Tisha Coleman, Linn County Health Department nurse administrator, informed the County Commissioners Monday that the COVID-19 virus has been considered a pandemic virus as of March 11. With that, she and Emergency Management Coordinator Doug Barlet and others have worked to try to lessen the impact of any possible outbreak that may hit Linn County.
“The goal is to reduce the impact so clinic and hospital workers are not overwhelmed,” said Coleman. “Community leaders have the responsibility to help.”
She continued that if someone is infected and is yet to show symptoms and goes into a larger group, that group has the potential of becoming infected. “The goal is not to eliminate, but to postpone and lower the mortality rate.”
She said that the first line of defense is in social distancing or leaving six feet to 10 feet of distance between you and another person. The virus sticks to hard surfaces like door knobs, table tops, etc., but is heavy and won’t travel far distances through the air. “Keep people home until this recedes,” said Coleman.
She said 80 percent of cases may only experience mild symptoms, but the vulnerable population that makes up 27 percent of Linn County’s population is the elderly, or age 60-plus.
“We recommend voluntary isolation to slow the spread or flatten the curve,” said Coleman.
She then asked the commissioners to be allowed to hire more temporary nurses on an as-needed basis to help if the virus spreads in the county. After discussion, the commissioners approved Coleman hiring temporary full-time nurses as needed.
“I can work from home,” said Coleman, who has access to computers there, “but if I get exposed, I’ll need help in the office.”
Commissioner Mike Page commented that the hiring of nurses would not be inexpensive, but would be necessary.
The commission then discussed that senior congregate meals would have to be looked at as the elderly were vulnerable. They said that the county would have to come up with a plan to deliver meals to seniors, helping them avoid going out where they could be exposed to the virus.
Commissioner Rick James said, “If people feel you’re overreacting rather than under-reacting, that tells you you’re doing the right thing.”
Barlet said, “If we slow it down, we’ll hopefully keep it below the healthcare capacity line.”

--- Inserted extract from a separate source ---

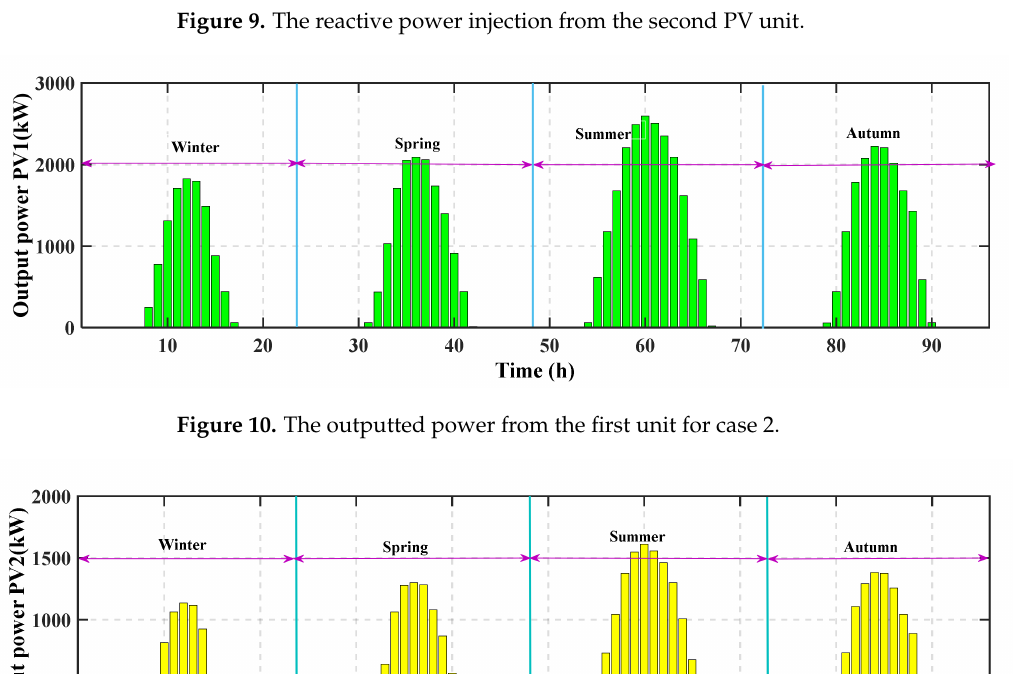
Figure 9. The reactive power injection from the second PV unit.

The group then discussed essential and non-essential services at the county level. “We have no cases; we’re preparing for the situation. There is a 60-day window on the governor’s declaration specific to the coronavirus. We have the phone bank up with 10 phones.”
He also said the county has capped the volume of large gatherings at 20 people with the goal of protecting the high-risk population. “The feds recommended 50, as did the state.”
Monday afternoon President Trump said the recommended group size was lowered to 10 nationally.
Coleman said that the public health officer said the maximum size of a group recommended was set based on county population and other factors.
High-risk populations were recommended at no more than 10 people in a meeting.
The public health officer told Coleman and Barlet that the goal was to stay ahead of the virus as it is hard to catch up if the county gets behind.
Barlet said, “The Ohio governor was criticized for taking the action we’re taking, but the same people will criticize him that not enough was done.”
He then said that Colorado just experienced a major outbreak with 135 people testing positive for the virus.
Anyone experiencing symptoms of fever, cough and shortness of breath is urged to call the county phone bank at 913-795-7302.